L’amphithéâtre Ngardeta Moyengar a servi de tribune, ce 5 mars 2026, à une jeunesse qui refuse désormais de se taire. En pleine célébration de la Semaine Nationale de la Femme Tchadienne (SENAFET), les étudiants de l’Université de Sarh ont choisi l’art dramatique pour porter un message fort à travers une mise en scène intitulée « Procès fictif ».
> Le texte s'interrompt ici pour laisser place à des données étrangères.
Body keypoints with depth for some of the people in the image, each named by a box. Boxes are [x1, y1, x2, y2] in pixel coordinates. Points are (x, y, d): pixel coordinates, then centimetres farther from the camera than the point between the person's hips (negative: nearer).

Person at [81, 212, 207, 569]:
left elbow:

Écrit par Madjitebaye Israël, étudiant en Licence 3 de Droit privé, ce plaidoyer théâtral s’attaque frontalement à une plaie trop souvent dissimulée : le harcèlement en milieu universitaire. En mettant en lumière les abus de pouvoir, l’œuvre vise à briser l’omerta et armer les victimes d’une meilleure connaissance de leurs droits.
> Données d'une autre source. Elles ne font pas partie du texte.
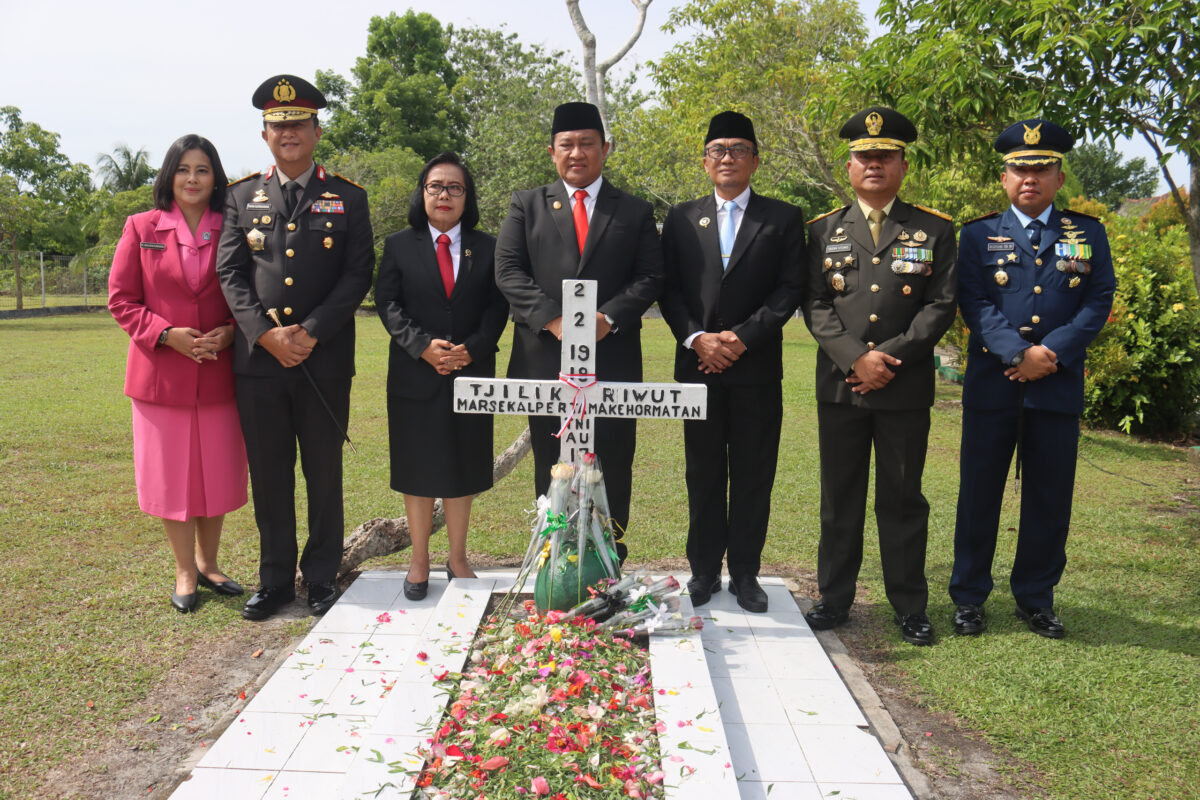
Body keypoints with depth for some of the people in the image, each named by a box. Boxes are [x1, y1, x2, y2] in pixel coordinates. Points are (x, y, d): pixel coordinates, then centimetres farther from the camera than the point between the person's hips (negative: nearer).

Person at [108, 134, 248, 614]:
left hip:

Face à une assistance nombreuse et attentive, les comédiens d’un jour ont livré une prestation habitée. Entre plaidoiries criantes de vérité et scènes de confrontation, la pièce a soulevé une vague d’émotion dans les gradins. Au-delà de la performance artistique, cet événement marque la volonté de la communauté estudiantine de Sarh d’exiger un cadre d’apprentissage sain, sécurisé et respectueux de la dignité de chacun.